Page text |
= Beginning of Section =

After the worst performing year on record, the hotel industry is still contending with the impact of a global pandemic in 2021. Still, there is cause for optimism at the start of the year, according to HotStats’ latest report on global hotel performance in January 2021. Though travel remains stunted across the world, some regions are showing signs of sustained performance positivity, including the Asia Pacific region and the Middle East.
In January 2021, U.S. gross operating profit per available room (GOPPAR) continued to hover around the break-even mark at -$1.81, a 102.5 percent year-over-year (YOY) decrease, according to HotStats. Since March 2020, the U.S. has recorded 10 months of negative GOPPAR, with October reaching a high mark of $4.98.
U.S. hotel occupancy continues to hang around the 20 percent-plus range, which, despite relative rate progression, is keeping revenue per available room (RevPAR) at around the same level it’s been since August. Like RevPAR, total revenue per available room (TRevPAR) remains stuck in neutral, not varying much from August. At $55.30 in January, it was down 77.7 percent YOY, the result of stunted ancillary revenue from the likes of food and beverage.
Labor expense has not shown a meaningful uptick since dropping precipitously in April as a reaction to COVID-19 and hoteliers seeking to curb expenses to cushion the bottom line; it’s been steady since October and down 69 percent YOY in January to $31.76 on a per-available-room basis.
As in prior months, all operated and undistributed expenses were down YOY, including utilities, which were down 28.1 percent YOY.
Profit margin in January was slightly negative at -3.3 percent—a 32.8-percentage-point decrease over the same time a year ago.

= End of Section =

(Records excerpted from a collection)
= Beginning of Section =

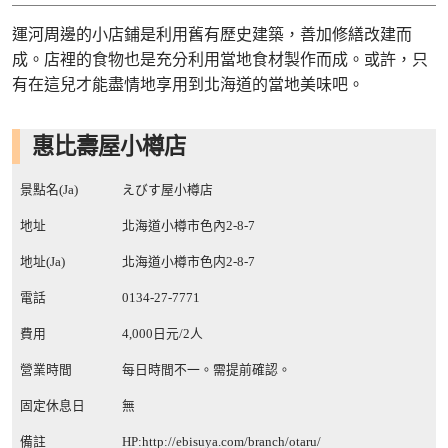
運河周邊的小店鋪是利用舊有歷史建築，善加修繕改建而
成。店裡的食物也是充分利用當地食材製作而成。或許，只
有在這兒才能盡情地享用到北海道的當地美味吧。
惠比壽屋小樽店
景點名(Ja)
えびす屋小樽店
地址
北海道小樽市色內2-8-7
地址(Ja)
北海道小樽市色内2-8-7
電話
0134-27-7771
費用
4,000日元/2人
營業時間
每日時間不一。需提前確認。
固定休息日
無
備註
HP:
http://ebisuya.com/branch/otaru/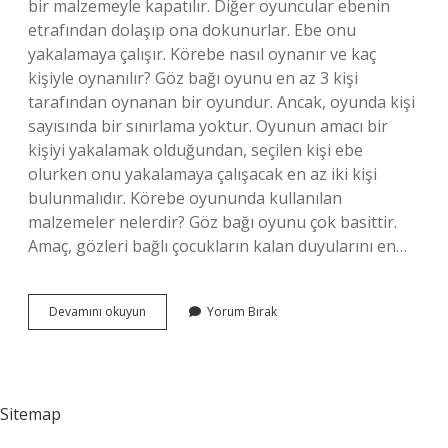
bir malzemeyle kapatılır. Diğer oyuncular ebenin
etrafından dolaşıp ona dokunurlar. Ebe onu
yakalamaya çalışır. Körebe nasıl oynanır ve kaç
kişiyle oynanılır? Göz bağı oyunu en az 3 kişi
tarafından oynanan bir oyundur. Ancak, oyunda kişi
sayısında bir sınırlama yoktur. Oyunun amacı bir
kişiyi yakalamak olduğundan, seçilen kişi ebe
olurken onu yakalamaya çalışacak en az iki kişi
bulunmalıdır. Körebe oyununda kullanılan
malzemeler nelerdir? Göz bağı oyunu çok basittir.
Amaç, gözleri bağlı çocukların kalan duyularını en…
Körebe
Devamını okuyun
Yorum Bırak
Nasıl
Oynanır
Okul
Öncesi
Sitemap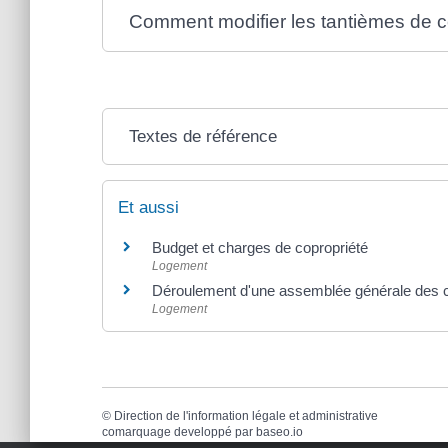
Comment modifier les tantièmes de c
Textes de référence
Et aussi
Budget et charges de copropriété
Logement
Déroulement d'une assemblée générale des c
Logement
©
Direction de l'information légale et administrative
comarquage developpé par
baseo.io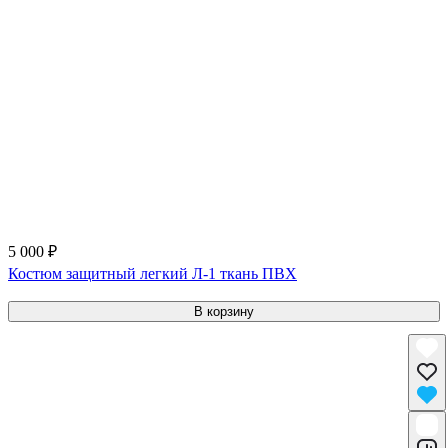
5 000 ₽
Костюм защитный легкий Л-1 ткань ПВХ
В корзину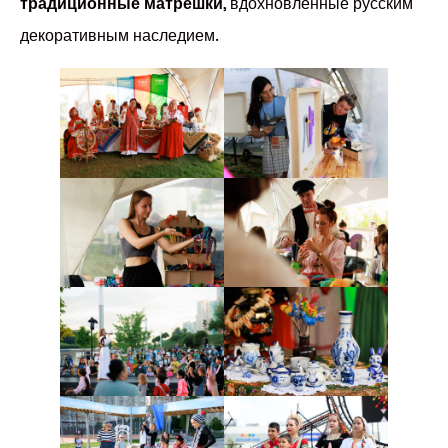
традиционные матрёшки
, вдохновлённые русским
декоративным наследием.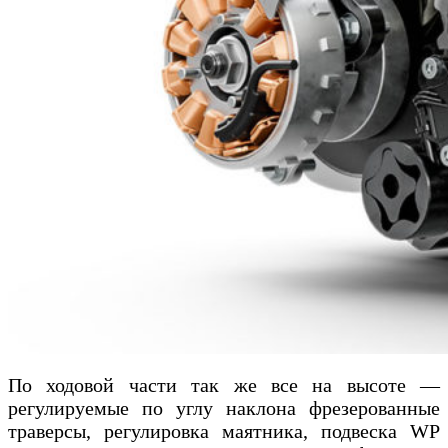
По ходовой части так же все на высоте —
регулируемые по углу наклона фрезерованные
траверсы, регулировка маятника, подвеска WP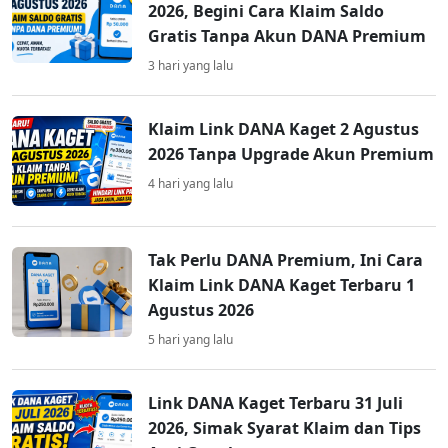
2026, Begini Cara Klaim Saldo
Gratis Tanpa Akun DANA Premium
3 hari yang lalu
Klaim Link DANA Kaget 2 Agustus
2026 Tanpa Upgrade Akun Premium
4 hari yang lalu
Tak Perlu DANA Premium, Ini Cara
Klaim Link DANA Kaget Terbaru 1
Agustus 2026
5 hari yang lalu
Link DANA Kaget Terbaru 31 Juli
2026, Simak Syarat Klaim dan Tips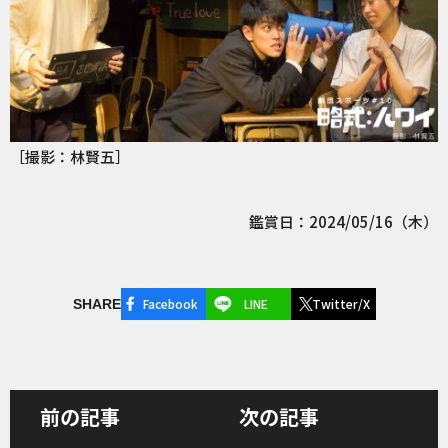
［撮影：林賢五］
鑑賞日：2024/05/16（木）
Facebook
LINE
Twitter/X
SHARE
前の記事
次の記事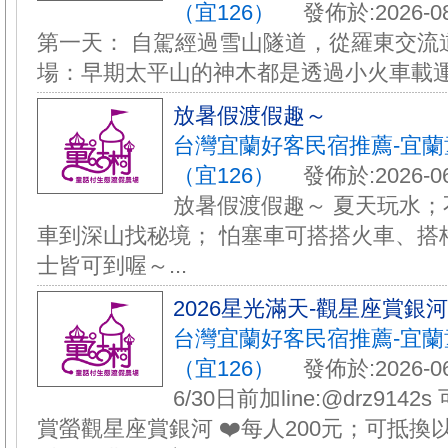
（宜126）
發佈於:2026-08
第一天： 自駕經過雪山隧道，從羅東交流道
場：早期太平山的神木都是透過小火車載運下
放暑假渡假趣～
台灣宜蘭好客民宿推薦-宜
（宜126）
發佈於:2026-06
放暑假渡假趣～ 夏天玩水；
車到深山找秘境； 怕塞車可搭搭火車、搭
士皆可到喔～...
️2026星光滿天-觀星座賞銀
台灣宜蘭好客民宿推薦-宜
（宜126）
發佈於:2026-06
6/30日前加line:@drz9142
賞螢觀星座賞銀河 ❤️每人200元；可抵換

= End of Section =

Activity list |
a. From the hotel performance report, copy the part that opens with the words containing "After the worst" and closes with "the Middle East.".
b. Pick up the hotel performance report where it stops and write what comes next.

Exercise results |
a.
After the worst performing year on record, the hotel industry is still contending with the impact of a global pandemic in 2021. Still, there is cause for optimism at the start of the year, according to HotStats’ latest report on global hotel performance in January 2021. Though travel remains stunted across the world, some regions are showing signs of sustained performance positivity, including the Asia Pacific region and the Middle East.

b.
Though there remains a wide chasm in year-over-year comps, the Asia Pacific region has now had eight consecutive months of positive GOPPAR, with January 2021 hitting $5.48, according to HotStats. Though positive, it’s the lowest level recorded since June and 88.1 percent off from the same time year ago.
The relative success of the Asia Pacific region compared to other global regions in containing the spread of COVID-19 has—and continues to have—a positive impact on domestic travel and, by extension, its hotel industry.
Occupancy in the region did recede in January to 35.4 percent, leading to RevPAR of $39.21, which was down 55 percent from the prior year. Conference volume mix percentage—at 22.4 percent—was identical to the same time a year ago, and corporate volume mix percentage was up 7.8 percentage points to 22.7 percent. The positive numbers illustrate a willingness by the traveling public to get back to some semblance of everyday normalcy.
TRevPAR was recorded at $75.10, down 52.8 percent from the same time last year, as ancillary revenue continued to lag. Meanwhile, costs continue to stay down, such as labor, which has leveled off since October and is down 31.4 percent YOY.
At 7.3 percent, profit margin was positive in January, but down almost 20 percentage points from the month prior and 21.6 percentage points from the same time a year ago.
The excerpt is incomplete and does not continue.